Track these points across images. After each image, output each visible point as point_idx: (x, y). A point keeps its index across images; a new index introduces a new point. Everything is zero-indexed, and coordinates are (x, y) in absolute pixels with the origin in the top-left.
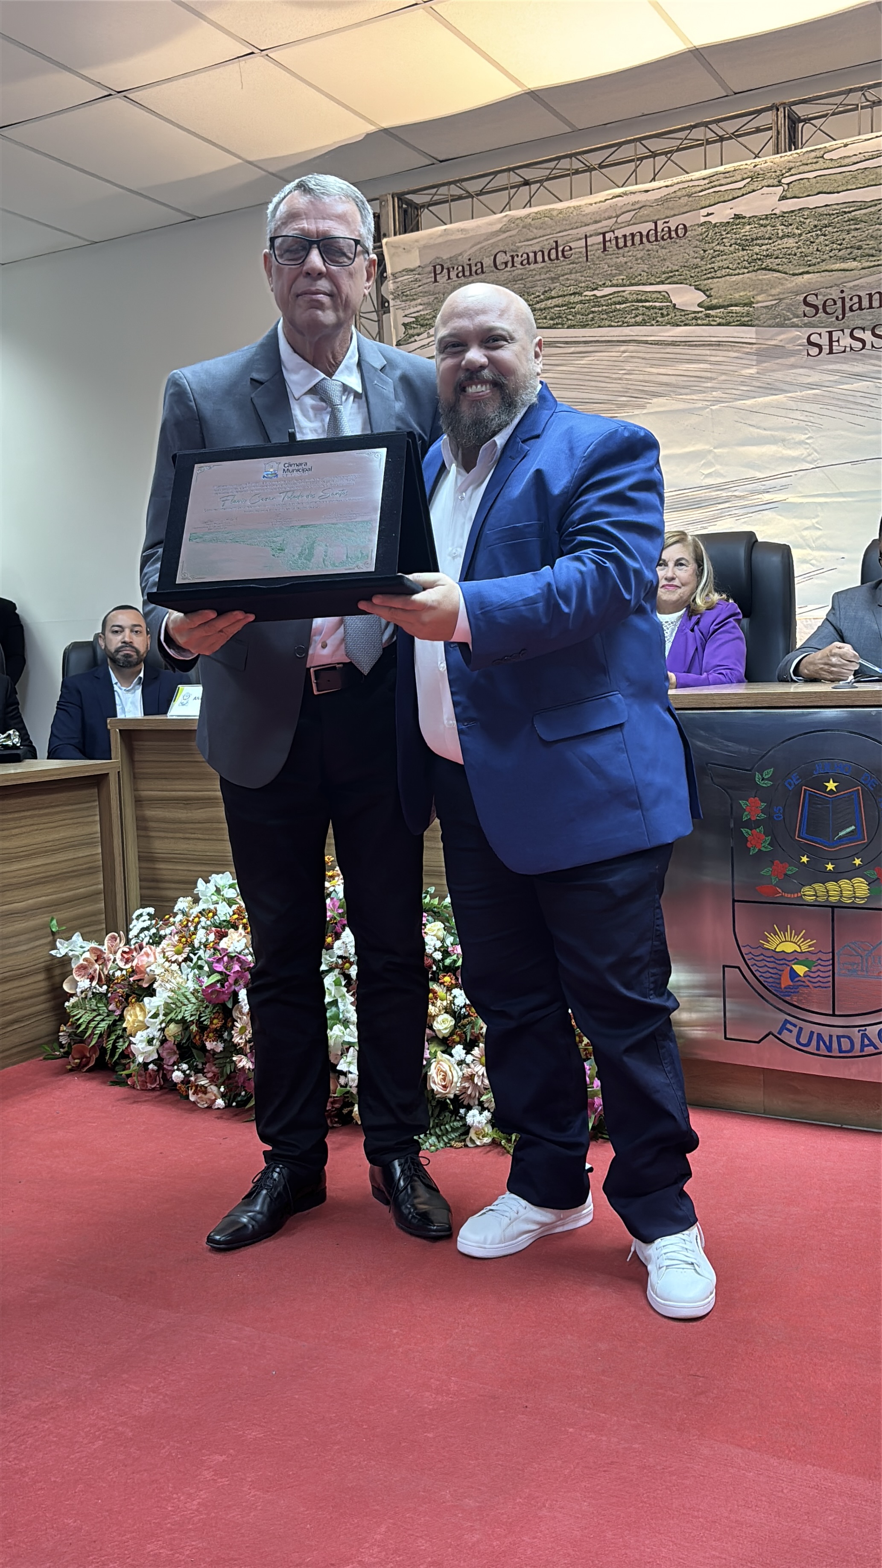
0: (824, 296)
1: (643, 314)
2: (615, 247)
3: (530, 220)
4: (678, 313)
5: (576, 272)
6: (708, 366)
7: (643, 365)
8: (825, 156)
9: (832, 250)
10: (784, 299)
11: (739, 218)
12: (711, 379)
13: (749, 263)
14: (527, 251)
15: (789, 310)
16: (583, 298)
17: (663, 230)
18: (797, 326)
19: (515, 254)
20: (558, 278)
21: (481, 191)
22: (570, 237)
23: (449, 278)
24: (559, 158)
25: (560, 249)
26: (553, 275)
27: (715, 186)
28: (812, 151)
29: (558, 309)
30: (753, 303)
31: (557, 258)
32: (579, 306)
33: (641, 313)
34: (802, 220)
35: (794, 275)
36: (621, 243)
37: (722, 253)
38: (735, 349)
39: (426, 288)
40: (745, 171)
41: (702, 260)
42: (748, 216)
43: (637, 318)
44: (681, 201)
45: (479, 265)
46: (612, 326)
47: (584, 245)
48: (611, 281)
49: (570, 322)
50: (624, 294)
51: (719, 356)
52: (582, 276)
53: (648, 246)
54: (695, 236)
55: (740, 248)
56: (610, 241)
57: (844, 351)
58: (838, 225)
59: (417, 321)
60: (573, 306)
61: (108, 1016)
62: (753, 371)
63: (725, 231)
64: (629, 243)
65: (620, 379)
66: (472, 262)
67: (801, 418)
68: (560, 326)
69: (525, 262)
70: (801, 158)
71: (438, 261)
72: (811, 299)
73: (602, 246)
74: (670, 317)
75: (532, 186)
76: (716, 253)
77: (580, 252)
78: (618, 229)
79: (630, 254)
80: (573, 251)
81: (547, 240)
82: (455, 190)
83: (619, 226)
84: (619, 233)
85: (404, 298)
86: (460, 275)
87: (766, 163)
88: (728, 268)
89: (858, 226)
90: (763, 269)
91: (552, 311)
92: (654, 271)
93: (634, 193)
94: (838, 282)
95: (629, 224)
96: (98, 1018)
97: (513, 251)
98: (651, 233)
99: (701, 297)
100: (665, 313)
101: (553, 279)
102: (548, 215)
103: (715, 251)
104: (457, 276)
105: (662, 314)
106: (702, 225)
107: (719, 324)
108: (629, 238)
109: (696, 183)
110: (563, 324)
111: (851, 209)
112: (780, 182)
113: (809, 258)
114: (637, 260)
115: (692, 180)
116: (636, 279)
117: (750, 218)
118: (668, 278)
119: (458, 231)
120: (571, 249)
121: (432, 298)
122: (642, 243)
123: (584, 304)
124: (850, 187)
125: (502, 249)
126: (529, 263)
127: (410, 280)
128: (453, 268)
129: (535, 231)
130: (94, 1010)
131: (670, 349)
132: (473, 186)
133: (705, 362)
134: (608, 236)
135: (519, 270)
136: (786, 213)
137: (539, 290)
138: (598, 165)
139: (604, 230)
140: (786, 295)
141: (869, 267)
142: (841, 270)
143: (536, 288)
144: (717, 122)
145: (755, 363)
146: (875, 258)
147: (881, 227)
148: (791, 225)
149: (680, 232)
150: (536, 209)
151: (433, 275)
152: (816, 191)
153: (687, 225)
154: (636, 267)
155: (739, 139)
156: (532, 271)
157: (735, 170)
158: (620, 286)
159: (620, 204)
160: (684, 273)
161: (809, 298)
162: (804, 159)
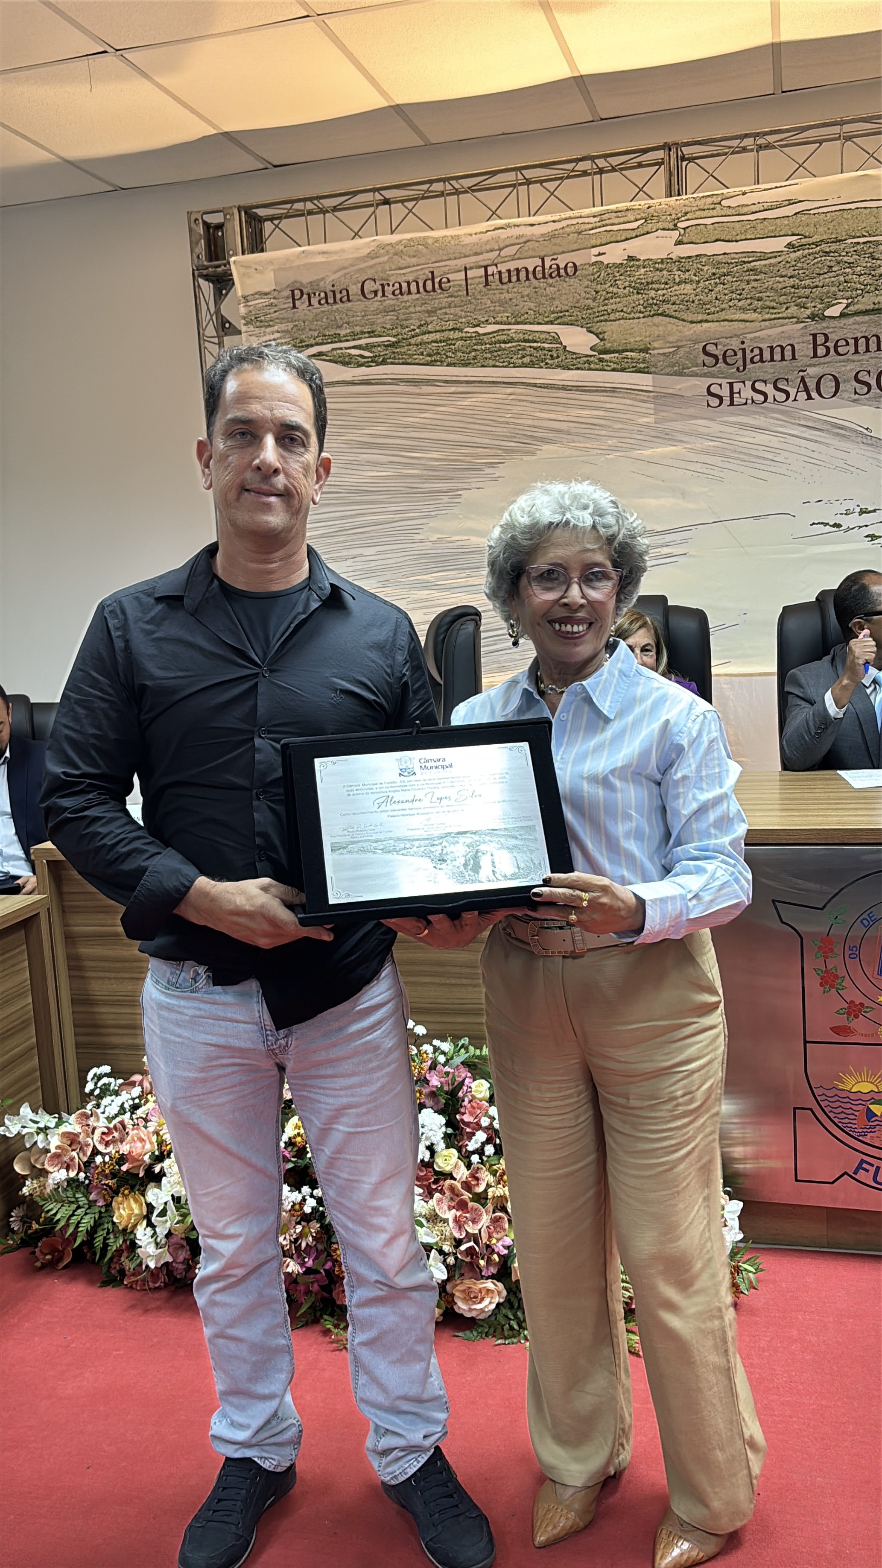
0: (724, 346)
1: (531, 355)
2: (498, 282)
3: (402, 247)
4: (568, 356)
5: (456, 306)
7: (531, 409)
8: (722, 203)
9: (731, 300)
10: (682, 346)
11: (633, 260)
13: (645, 308)
14: (400, 280)
15: (687, 358)
16: (464, 335)
17: (551, 267)
18: (696, 375)
19: (385, 282)
20: (435, 312)
21: (335, 207)
22: (447, 268)
23: (310, 304)
24: (431, 182)
25: (437, 280)
26: (430, 309)
27: (607, 225)
28: (709, 196)
29: (436, 344)
30: (649, 349)
31: (434, 290)
32: (459, 343)
33: (528, 353)
34: (700, 267)
35: (692, 322)
36: (505, 278)
37: (615, 295)
38: (631, 396)
39: (283, 314)
40: (639, 212)
41: (594, 300)
42: (642, 258)
43: (524, 359)
44: (570, 237)
45: (344, 292)
46: (497, 366)
47: (464, 277)
48: (494, 318)
49: (449, 359)
50: (509, 333)
51: (615, 402)
52: (462, 311)
53: (535, 283)
54: (586, 276)
55: (635, 291)
56: (493, 275)
57: (746, 404)
58: (737, 275)
60: (453, 342)
61: (89, 1208)
62: (650, 420)
63: (618, 272)
64: (514, 279)
65: (507, 423)
66: (337, 289)
67: (701, 471)
68: (438, 363)
69: (397, 292)
70: (698, 203)
71: (297, 285)
72: (711, 348)
73: (483, 279)
74: (560, 359)
75: (392, 206)
76: (610, 295)
77: (460, 285)
78: (502, 263)
79: (515, 290)
80: (451, 283)
81: (421, 269)
82: (309, 206)
83: (503, 260)
84: (503, 268)
85: (258, 324)
86: (323, 302)
87: (660, 205)
88: (622, 311)
89: (758, 277)
90: (659, 315)
91: (430, 346)
92: (542, 310)
93: (518, 226)
94: (738, 333)
95: (513, 258)
96: (79, 1211)
97: (382, 279)
98: (538, 269)
99: (594, 340)
100: (555, 355)
101: (430, 313)
102: (423, 242)
103: (608, 293)
104: (319, 303)
105: (551, 356)
106: (593, 264)
107: (614, 370)
108: (513, 273)
109: (586, 220)
110: (442, 362)
111: (751, 259)
112: (675, 225)
113: (708, 307)
114: (522, 297)
115: (581, 217)
116: (523, 318)
117: (644, 261)
118: (558, 318)
119: (319, 253)
120: (449, 281)
121: (290, 326)
122: (528, 278)
123: (465, 341)
124: (749, 237)
125: (370, 277)
126: (401, 293)
127: (264, 304)
128: (315, 294)
129: (407, 258)
130: (73, 1202)
132: (328, 203)
134: (490, 270)
135: (390, 301)
136: (683, 258)
137: (414, 323)
138: (469, 188)
139: (485, 263)
140: (685, 343)
141: (770, 320)
142: (741, 321)
143: (411, 321)
144: (605, 156)
145: (652, 412)
146: (775, 311)
147: (781, 279)
148: (688, 271)
149: (570, 271)
150: (408, 236)
151: (291, 300)
152: (714, 238)
153: (577, 264)
154: (522, 304)
155: (623, 172)
156: (406, 302)
157: (627, 210)
158: (505, 324)
159: (503, 236)
160: (575, 314)
161: (708, 348)
162: (701, 203)
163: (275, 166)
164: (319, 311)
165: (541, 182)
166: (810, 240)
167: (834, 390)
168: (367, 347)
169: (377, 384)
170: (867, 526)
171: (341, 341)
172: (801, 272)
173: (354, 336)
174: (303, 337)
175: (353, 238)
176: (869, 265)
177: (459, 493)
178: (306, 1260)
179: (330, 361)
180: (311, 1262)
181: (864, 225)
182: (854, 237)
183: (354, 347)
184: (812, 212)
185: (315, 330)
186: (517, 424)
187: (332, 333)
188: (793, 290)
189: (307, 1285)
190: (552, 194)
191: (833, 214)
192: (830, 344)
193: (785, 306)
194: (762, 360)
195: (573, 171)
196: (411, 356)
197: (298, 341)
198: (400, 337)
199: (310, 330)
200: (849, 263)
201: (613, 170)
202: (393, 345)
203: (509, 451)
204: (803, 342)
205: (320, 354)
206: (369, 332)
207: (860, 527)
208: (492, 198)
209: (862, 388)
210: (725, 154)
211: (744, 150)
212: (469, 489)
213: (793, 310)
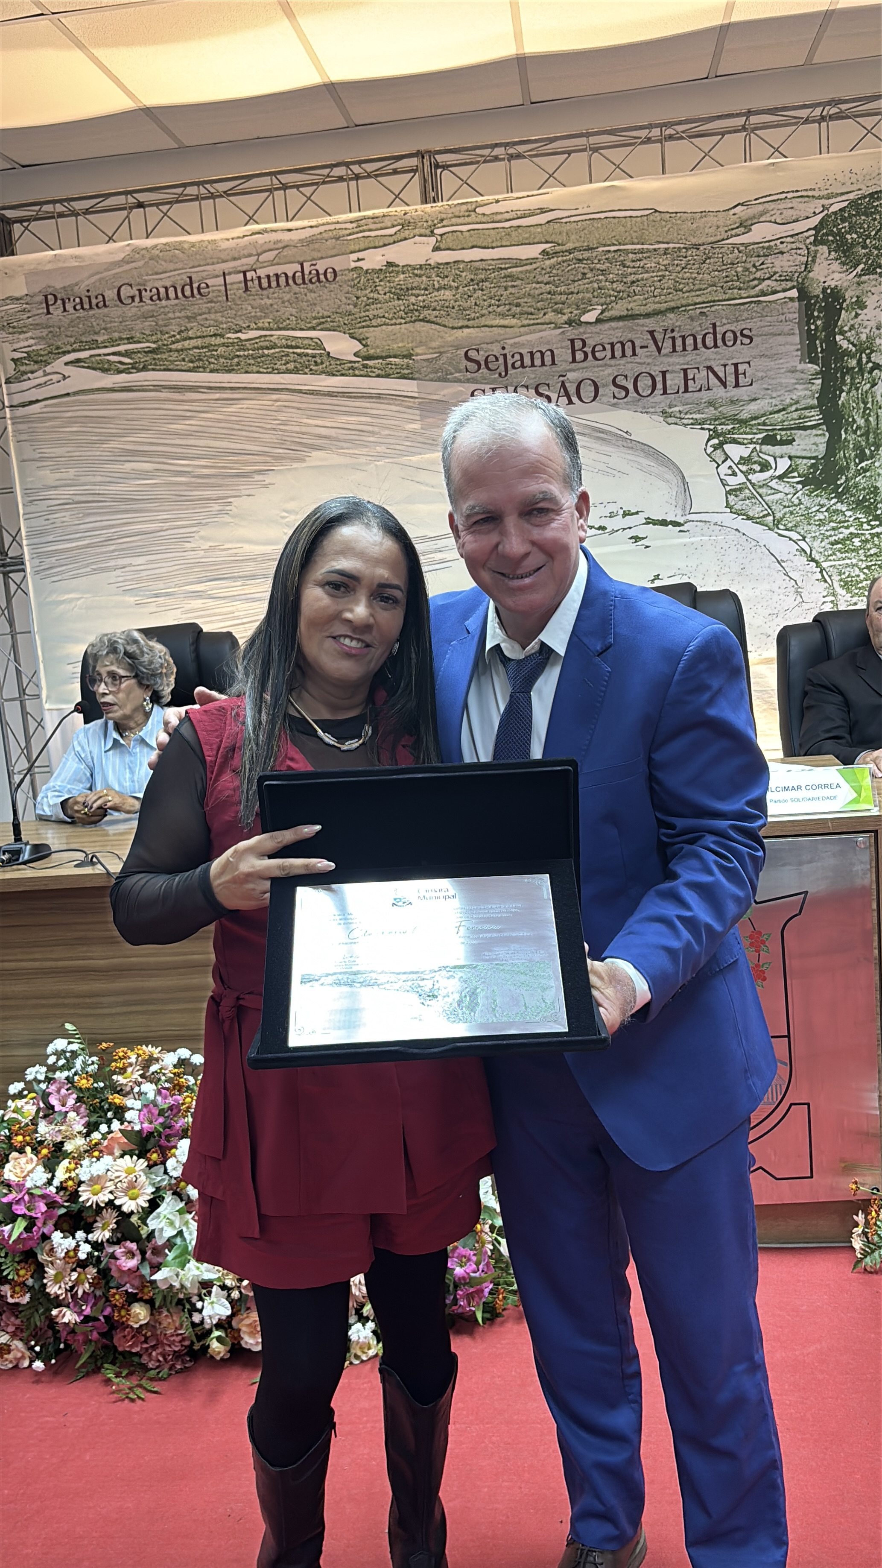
0: (486, 351)
1: (295, 361)
2: (258, 288)
3: (158, 252)
4: (332, 362)
5: (216, 312)
6: (369, 419)
8: (477, 210)
9: (490, 306)
10: (444, 352)
11: (392, 266)
12: (373, 433)
13: (406, 314)
14: (157, 286)
15: (450, 364)
16: (226, 340)
17: (310, 273)
18: (459, 381)
19: (142, 288)
20: (194, 318)
21: (87, 210)
22: (206, 273)
23: (65, 310)
24: (185, 185)
25: (195, 285)
26: (190, 314)
27: (364, 231)
28: (463, 204)
29: (198, 351)
30: (412, 355)
31: (193, 295)
32: (221, 350)
33: (291, 359)
34: (458, 273)
35: (453, 328)
36: (265, 283)
37: (376, 301)
38: (397, 402)
39: (38, 320)
40: (396, 218)
41: (355, 306)
42: (401, 264)
43: (288, 365)
44: (328, 243)
45: (100, 298)
46: (261, 373)
47: (223, 282)
48: (256, 324)
49: (212, 366)
50: (272, 339)
52: (222, 316)
53: (295, 288)
54: (346, 282)
55: (396, 297)
56: (252, 280)
58: (495, 281)
59: (29, 356)
60: (216, 348)
62: (416, 426)
63: (378, 277)
64: (274, 284)
65: (274, 429)
68: (201, 370)
69: (155, 298)
70: (453, 210)
71: (50, 290)
72: (472, 354)
73: (243, 285)
74: (324, 366)
75: (147, 209)
76: (371, 301)
77: (220, 291)
78: (261, 268)
79: (276, 295)
80: (210, 289)
81: (179, 275)
82: (59, 208)
83: (261, 265)
84: (262, 273)
85: (11, 330)
86: (78, 307)
87: (416, 211)
88: (384, 317)
89: (515, 284)
90: (420, 320)
91: (191, 352)
92: (303, 316)
93: (275, 231)
94: (499, 339)
95: (272, 263)
97: (139, 284)
98: (297, 274)
99: (357, 346)
100: (319, 361)
101: (190, 318)
102: (179, 247)
104: (75, 308)
105: (315, 362)
106: (352, 270)
107: (378, 376)
108: (273, 279)
109: (343, 226)
110: (204, 368)
111: (507, 266)
112: (432, 232)
113: (468, 312)
114: (283, 302)
115: (338, 223)
116: (285, 324)
117: (403, 266)
118: (320, 324)
119: (72, 257)
120: (208, 286)
121: (45, 332)
122: (288, 284)
123: (228, 347)
124: (504, 244)
125: (126, 281)
126: (159, 299)
127: (17, 310)
128: (69, 299)
129: (163, 263)
131: (328, 400)
132: (78, 205)
133: (365, 415)
134: (249, 275)
135: (148, 306)
136: (441, 264)
137: (174, 329)
138: (225, 192)
139: (244, 268)
140: (446, 349)
141: (529, 325)
142: (500, 326)
143: (170, 327)
144: (360, 163)
145: (418, 418)
146: (534, 317)
147: (538, 286)
148: (447, 277)
149: (330, 276)
150: (164, 240)
151: (44, 305)
152: (470, 245)
153: (337, 269)
154: (283, 310)
155: (379, 179)
156: (164, 307)
157: (384, 216)
158: (267, 330)
159: (261, 242)
160: (337, 319)
161: (470, 353)
162: (456, 211)
163: (23, 166)
164: (74, 317)
165: (297, 187)
166: (564, 248)
167: (593, 394)
168: (127, 354)
169: (139, 391)
170: (630, 528)
171: (99, 348)
172: (556, 278)
173: (113, 342)
174: (59, 343)
175: (108, 242)
176: (620, 272)
177: (229, 500)
178: (84, 1308)
179: (88, 367)
180: (89, 1309)
181: (613, 234)
182: (605, 246)
183: (114, 354)
184: (564, 220)
185: (71, 337)
186: (285, 431)
187: (89, 339)
188: (549, 296)
189: (85, 1334)
190: (309, 198)
191: (584, 223)
192: (588, 350)
193: (543, 312)
194: (523, 366)
195: (328, 176)
196: (172, 362)
197: (54, 347)
198: (160, 343)
199: (67, 336)
200: (602, 271)
201: (369, 176)
202: (153, 351)
203: (279, 458)
204: (562, 348)
205: (78, 361)
206: (128, 339)
207: (624, 529)
208: (249, 203)
209: (619, 393)
210: (478, 162)
211: (496, 159)
212: (240, 496)
213: (550, 316)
= = =
Directions: Word for word, restate the lines of the data above that fall between the line holding "183: (354, 347)" and the line holding "212: (469, 489)", inclusive, and no other lines.

Task response:
183: (354, 347)
184: (812, 212)
185: (315, 330)
186: (517, 424)
187: (332, 333)
188: (793, 290)
189: (307, 1285)
190: (552, 194)
191: (833, 214)
192: (830, 344)
193: (785, 306)
194: (762, 360)
195: (573, 171)
196: (411, 356)
197: (298, 341)
198: (400, 337)
199: (310, 330)
200: (849, 263)
201: (613, 170)
202: (393, 345)
203: (509, 451)
204: (803, 342)
205: (320, 354)
206: (369, 332)
207: (860, 527)
208: (492, 198)
209: (862, 388)
210: (725, 154)
211: (744, 150)
212: (469, 489)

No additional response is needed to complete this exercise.